Here's what it looks like is happening.  Correct me if I'm wrong.

In your "without-sharding" version of Ceph, you had 8 threads in the ceph_test_c2c binary all contending for the same lock located at offset 0 in a cacheline.  And then, in the "with-sharding" version of Ceph, you changed it so that each thread would act on its own copy of the 4-byte lock.

Unfortunately, the "with-sharding" version likely didn't help, because all those 8 locks are packed into the same cacheline, with each lock being 4 bytes away from the last one.
If that is true, then you need to rewrite the code such that all the locks are located by themselves in their own cacheline.

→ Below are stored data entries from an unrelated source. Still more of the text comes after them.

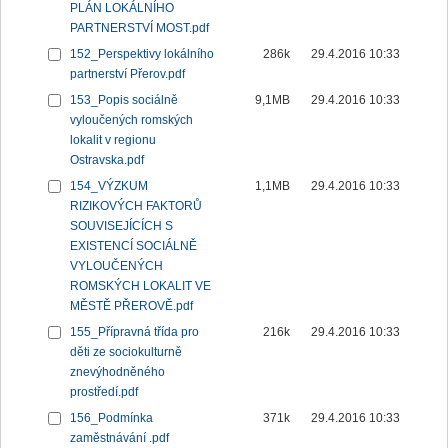
PLÁN LOKÁLNÍHO
PARTNERSTVÍ MOST.pdf
152_Perspektivy lokálního
286k
29.4.2016 10:33
partnerství Přerov.pdf
153_Popis sociálně
9,1MB
29.4.2016 10:33
vyloučených romských
lokalit v regionu
Ostravska.pdf
154_VÝZKUM
1,1MB
29.4.2016 10:33
RIZIKOVÝCH FAKTORŮ
SOUVISEJÍCÍCH S
EXISTENCÍ SOCIÁLNĚ
VYLOUČENÝCH
ROMSKÝCH LOKALIT VE
MĚSTĚ PŘEROVĚ.pdf
155_Přípravná třída pro
216k
29.4.2016 10:33
děti ze sociokulturně
znevýhodněného
prostředí.pdf
156_Podmínka
371k
29.4.2016 10:33
zaměstnávání .pdf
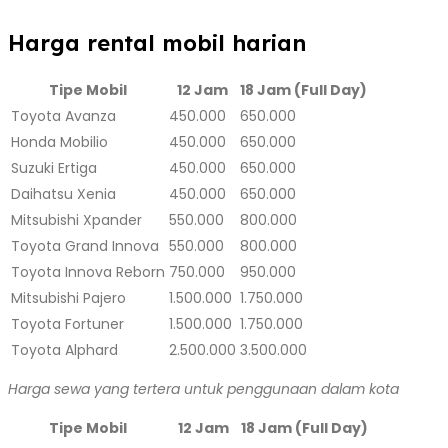
Harga rental mobil harian
Tipe Mobil
12 Jam
18 Jam (Full Day)
Toyota Avanza
450.000
650.000
Honda Mobilio
450.000
650.000
Suzuki Ertiga
450.000
650.000
Daihatsu Xenia
450.000
650.000
Mitsubishi Xpander
550.000
800.000
Toyota Grand Innova
550.000
800.000
Toyota Innova Reborn
750.000
950.000
Mitsubishi Pajero
1.500.000
1.750.000
Toyota Fortuner
1.500.000
1.750.000
Toyota Alphard
2.500.000
3.500.000
Harga sewa yang tertera untuk penggunaan dalam kota
Tipe Mobil
12 Jam
18 Jam (Full Day)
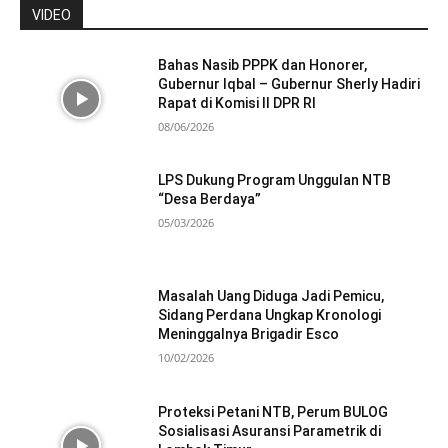
VIDEO
Bahas Nasib PPPK dan Honorer,
Gubernur Iqbal – Gubernur Sherly Hadiri
Rapat di Komisi II DPR RI
08/06/2026
LPS Dukung Program Unggulan NTB
“Desa Berdaya”
05/03/2026
Masalah Uang Diduga Jadi Pemicu,
Sidang Perdana Ungkap Kronologi
Meninggalnya Brigadir Esco
10/02/2026
Proteksi Petani NTB, Perum BULOG
Sosialisasi Asuransi Parametrik di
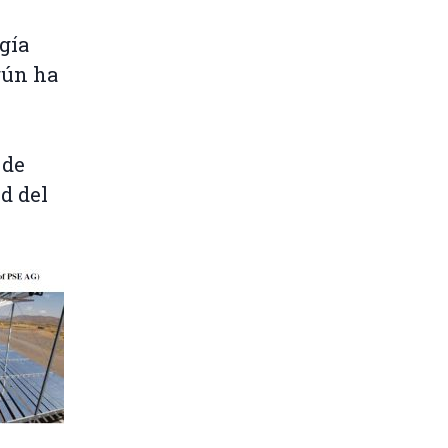
gía
gún ha
 de
d del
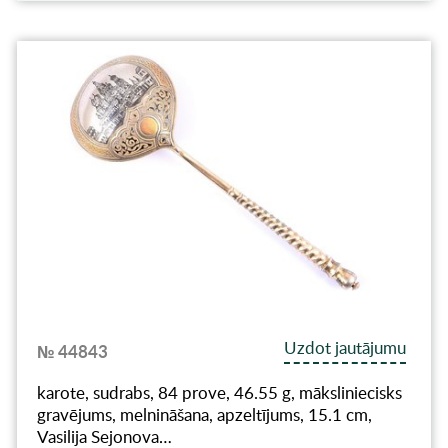
Uzdot jautājumu
№ 44843
karote, sudrabs, 84 prove, 46.55 g, māksliniecisks
gravējums, melnināšana, apzeltījums, 15.1 cm,
Vasilija Sejonova…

Is the above assumption correct?

Also, I'm going to update the "run_c2c_ceph.sh" script I gave you.  The "-g" flag isn't working as it should (known issue).

Joe


On Sun, Apr 4, 2021 at 12:21 PM Loïc Dachary <loic@dachary.org> wrote:
I uploaded the /boot/config-5.10.0-5-amd64 file to dropbox.redhat.com : it looks like perf is compiled in:

#
# Kernel Performance Events And Counters
#
CONFIG_PERF_EVENTS=y

and all the options below are =y (no =n).

Maybe a module should be loaded ?